もどかしい気持ちにさせる罪な彼ですが、もうひとつの見所は、“子犬の中の人”の部分。玉森さんは、巧みにそれを演じています。ポイントは、彼の美しい“手”。
第3話のラストシーン。潤之介の個展会場をあとにした奈未。舞い散る雪のなか、ありのままの気持ちを伝える彼女に感応し、「どうしよう……」と微笑んで潤之介が伸ばす手。「目は口ほどに物を言う」と言いますが、玉森さんの場合は、手もことさらに雄弁なのだと思います。
嬉しい気持ち、切ない気持ち、いとしい気持ちをのせて、白くスマートな指がシャッターを切ったり、奈未を守ったり、彼女の手を包み込んだりします。それは決してひよわでなく、時に可愛い“わんこの手”に化けても、青年らしい硬質さと凜々しさをしっかりと宿した、夢を拓いて掴むための掌(たなごころ)。

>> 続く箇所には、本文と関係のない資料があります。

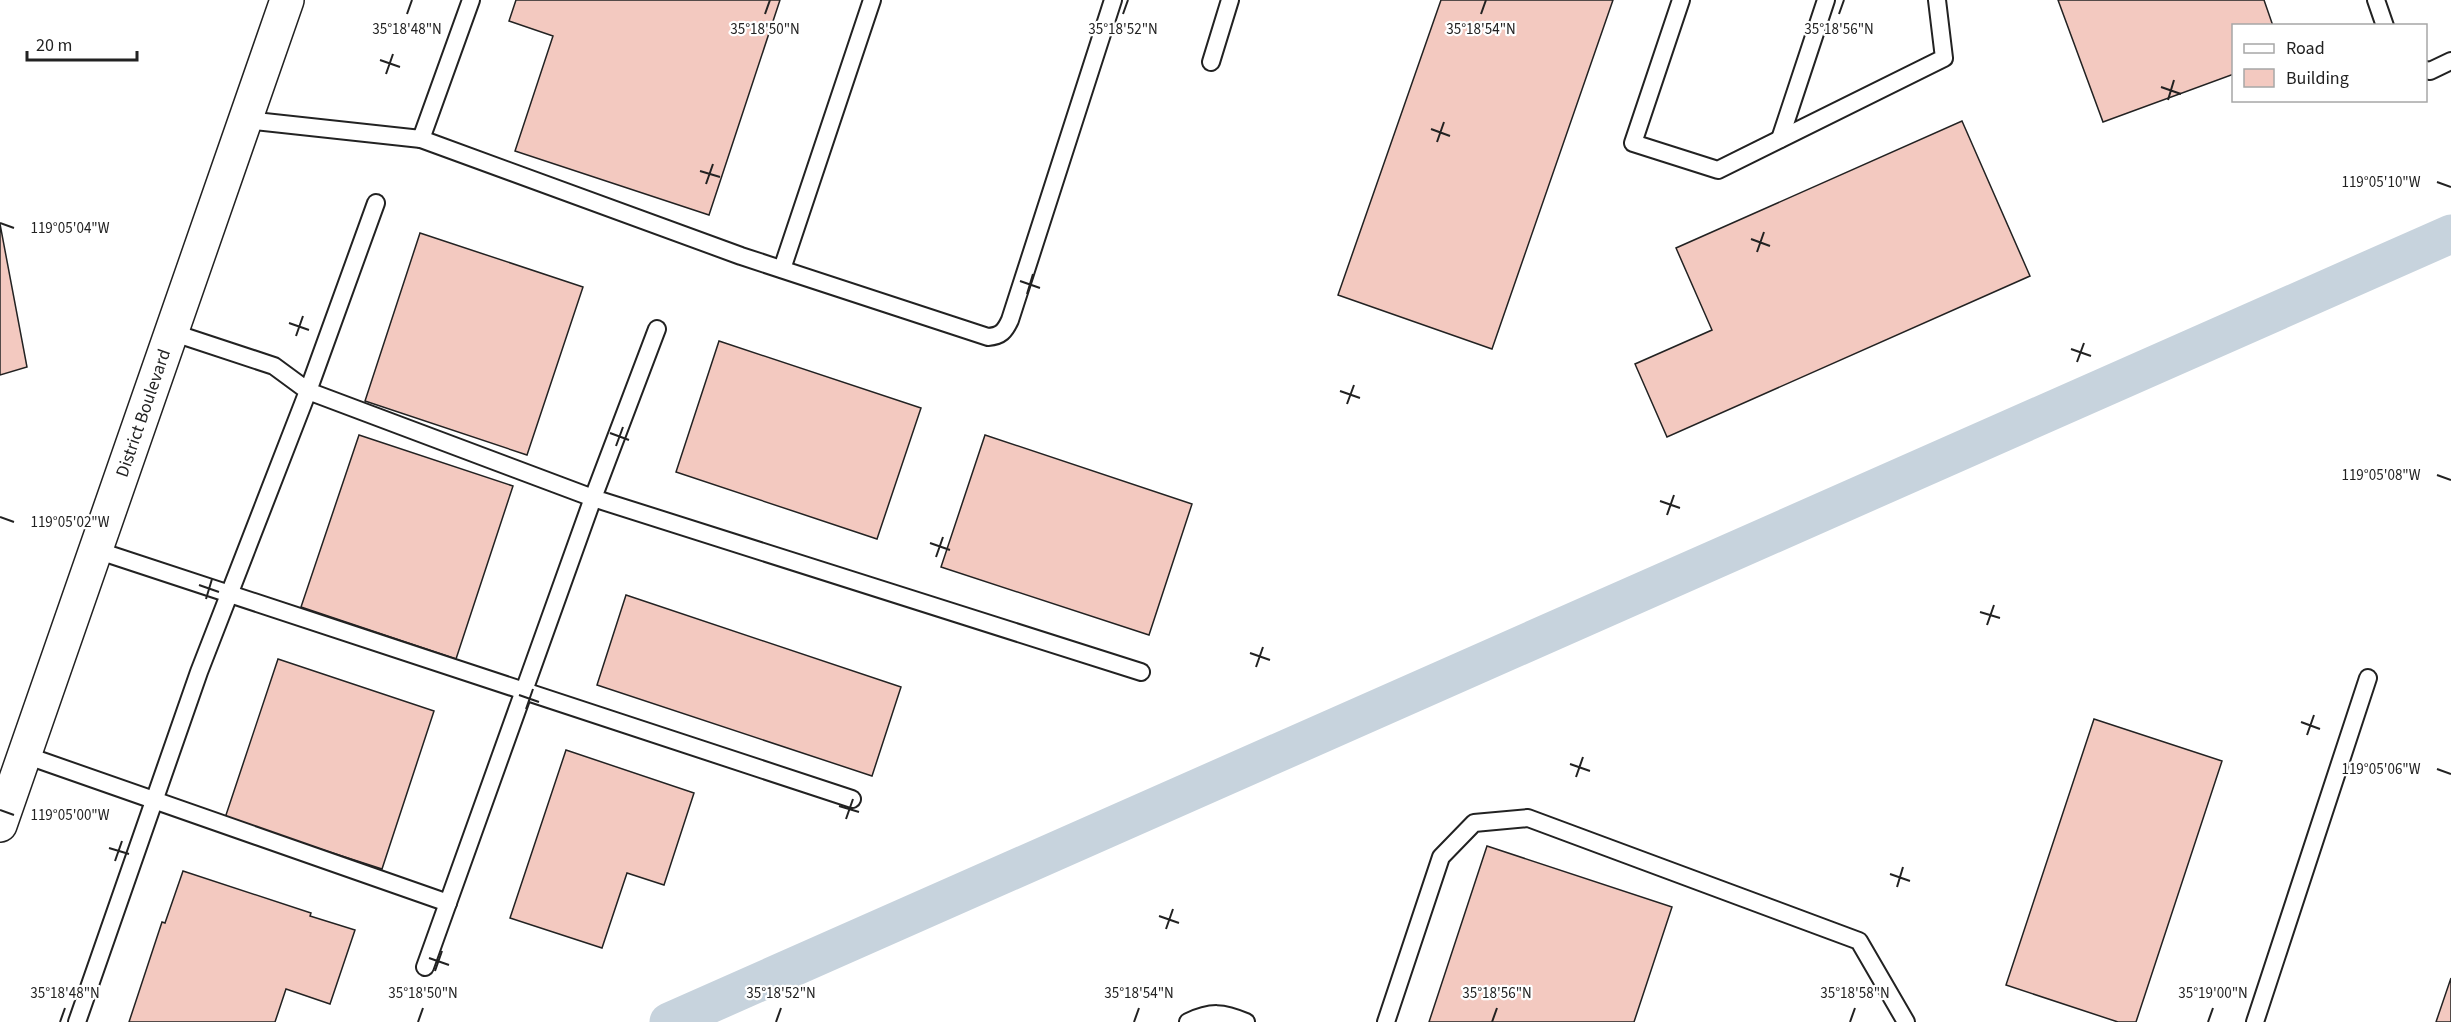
<svg xmlns="http://www.w3.org/2000/svg" width="2451" height="1022" font-family="'Source Sans 3',sans-serif">
<style>
.lines{fill:none;stroke-linecap:round;stroke-linejoin:round}
.canal{stroke:#c7d3dd;stroke-width:39}
.building{fill:#f3c9c0;stroke:#222;stroke-width:1.5}
.service-casing{stroke:#222;stroke-width:20}
.minor-casing{stroke:#222;stroke-width:36}
.service{stroke:#fff;stroke-width:16}
.minor{stroke:#fff;stroke-width:33}
.ticks{fill:none;stroke:#222;stroke-width:2}
.labels{text-anchor:middle;stroke-width:4.5;stroke-linejoin:round;paint-order:stroke}
.street-label{font-size:18px;fill:#222;stroke:#fff}
.ticks-label{font-size:15px;text-anchor:middle;fill:#222;stroke:#fff;stroke-width:4.5;stroke-linejoin:round;paint-order:stroke}
</style>
<rect width="100%" height="100%" fill="#fff"/>
<g class="lines">
<polyline class="canal" points="669,1022 2451,234"/>
</g>
<g class="building">
<polygon points="516,0 780,0 709,215 515,151 553,36 509,21"/>
<polygon points="1441,0 1613,0 1492,349 1338,295"/>
<polygon points="2058,0 2264,0 2273,26 2234,26 2234,74 2103,122"/>
<polygon points="1962,121 2030,276 1667,437 1635,364 1712,330 1676,248"/>
<polygon points="0,224 27,367 0,375"/>
<polygon points="420,233 583,287 527,455 365,401"/>
<polygon points="719,341 921,408 877,539 676,472"/>
<polygon points="359,435 513,486 456,659 301,607"/>
<polygon points="985,435 1192,504 1149,635 941,567"/>
<polygon points="626,595 901,687 872,776 597,685"/>
<polygon points="278,659 434,711 382,869 225,818"/>
<polygon points="2094,719 2222,761 2136,1022 2118,1022 2006,985"/>
<polygon points="566,750 694,793 664,885 627,873 602,948 510,918"/>
<polygon points="1487,846 1672,907 1634,1022 1429,1022"/>
<polygon points="183,871 311,913 310,916 355,930 330,1004 286,989 275,1022 129,1022 162,922 165,923"/>
<polygon points="2451,978 2451,1022 2436,1022"/>
</g>
<g class="lines">
<defs>
<g id="service">
<polyline points="1681,0 1633,143 1718,170 1944,58 1937,0"/>
<polyline points="2376,0 2385,26"/>
<polyline points="1211,62 1230,0"/>
<polyline points="2426,70 2430,71 2451,61"/>
<polyline points="246,120 421,139 471,0"/>
<path d="M 421,139 L 741,256 L 988,337 C 1001,336 1005,331 1010,320 L 1113,0"/>
<polyline points="1780,139 1826,0"/>
<polyline points="376,203 308,391 593,498 425,967"/>
<polyline points="782,269 872,0"/>
<polyline points="657,329 593,498 1141,672"/>
<polyline points="96,550 852,799"/>
<polyline points="25,755 448,903"/>
<polyline points="77,1022 199,672 308,391 274,366 171,332"/>
<path d="M 1188,1022 C 1211,1011 1223,1012 1246,1022"/>
<polyline points="1386,1022 1441,857 1474,823 1528,818 1859,941 1906,1022"/>
<polyline points="2255,1022 2368,678"/>
</g>
<polyline id="minor" points="0,825 287,0"/>
</defs>
<use href="#service" class="service-casing"/>
<use href="#minor" class="minor-casing"/>
<use href="#service" class="service"/>
<use href="#minor" class="minor"/>
</g>
<path class="ticks" d="M 407,14 L 412,0M 765,14 L 770,0M 1123,14 L 1128,0M 1481,14 L 1486,0M 1839,14 L 1844,0M 380,60 L 400,67M 386,74 L 393,54M 2161,87 L 2181,94M 2168,100 L 2174,80M 1431,129 L 1450,136M 1437,142 L 1444,122M 700,171 L 720,177M 2437,182 L 2451,187M 706,184 L 713,164M 0,223 L 14,228M 1751,239 L 1770,246M 1757,252 L 1764,232M 1020,281 L 1040,288M 1027,294 L 1033,274M 289,323 L 309,330M 296,336 L 303,316M 2071,349 L 2091,356M 2077,362 L 2084,343M 1340,391 L 1360,398M 1347,404 L 1354,385M 610,433 L 629,440M 616,446 L 623,427M 2437,475 L 2451,480M 1660,501 L 1680,508M 1667,515 L 1674,495M 0,517 L 14,522M 930,543 L 950,550M 936,557 L 943,537M 199,585 L 219,592M 206,599 L 212,579M 1980,612 L 2000,618M 1987,625 L 1994,605M 1250,653 L 1270,660M 1256,667 L 1263,647M 519,695 L 539,702M 526,709 L 533,689M 2301,722 L 2320,729M 2307,735 L 2314,715M 1570,764 L 1590,771M 2437,769 L 2451,774M 1576,777 L 1583,757M 839,806 L 859,812M 0,810 L 14,815M 846,819 L 853,799M 109,848 L 129,854M 115,861 L 122,841M 1890,874 L 1910,881M 1897,887 L 1903,867M 1159,916 L 1179,923M 1166,929 L 1173,909M 429,958 L 449,965M 435,971 L 442,951M 60,1022 L 65,1008M 418,1022 L 423,1008M 776,1022 L 781,1008M 1134,1022 L 1139,1008M 1492,1022 L 1497,1008M 1850,1022 L 1855,1008M 2208,1022 L 2213,1008"/>
<g class="labels">
<g class="street-label">
<text transform="translate(143 413) rotate(-71)" y="6">District Boulevard</text>
</g>
</g>
<g class="ticks-label">
<text x="407" y="34">35°18'48"N</text>
<text x="765" y="34">35°18'50"N</text>
<text x="1123" y="34">35°18'52"N</text>
<text x="1481" y="34">35°18'54"N</text>
<text x="1839" y="34">35°18'56"N</text>
<text x="2381" y="187">119°05'10"W</text>
<text x="70" y="233">119°05'04"W</text>
<text x="2381" y="480">119°05'08"W</text>
<text x="70" y="527">119°05'02"W</text>
<text x="2381" y="774">119°05'06"W</text>
<text x="70" y="820">119°05'00"W</text>
<text x="65" y="998">35°18'48"N</text>
<text x="423" y="998">35°18'50"N</text>
<text x="781" y="998">35°18'52"N</text>
<text x="1139" y="998">35°18'54"N</text>
<text x="1497" y="998">35°18'56"N</text>
<text x="1855" y="998">35°18'58"N</text>
<text x="2213" y="998">35°19'00"N</text>
</g>
<rect x="2232" y="24" width="195" height="78" fill="#ffffff" stroke="#a7a7a7" stroke-width="1.5"/>
<rect x="2244" y="44" width="30" height="9" fill="#ffffff" stroke="#a7a7a7" stroke-width="1.5"/>
<text x="2286" y="54" font-size="18" fill="#222222">Road</text>
<rect x="2244" y="69" width="30" height="18" fill="#f3c9c0" stroke="#a7a7a7" stroke-width="1.5"/>
<text x="2286" y="84" font-size="18" fill="#222222">Building</text>
<path d="M27 51v9h110v-9" fill="none" stroke="#222222" stroke-width="3"/>
<text x="36" y="51" font-size="18" fill="#222222" stroke="#ffffff" stroke-width="4.5" paint-order="stroke">20 m</text>
</svg>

奈未の手を握ったとき、潤之介の手は殻を破る強さを得たように思えました。その動きが、佇まいが、あまりに情緒的でため息が出ました。
『グランメゾン東京』(TBSテレビ系)で見せたそれも秀逸でしたが、玉森さんはおだやかな笑顔の下で照り曇る心の機微を表すのがとても上手い。繊細な気持ちの色合いを、その手の表情でなまめかしく見せてくれるのです。
玉森さんが纏うのは、きわめてパウダリーなまばゆさ。粉雪のようにあえかで、しゅわりとはかなそうなのに、やさしくて強い。彼の手は、その本質を端的に表すパーツです。ほんとにもう、なんてずるいきれいな手!
“わんこ”なだけでも反則なのに、素敵な手も拝めるなんて「このやろうありがとうございます!」としか言えない、よきドラマだと思います。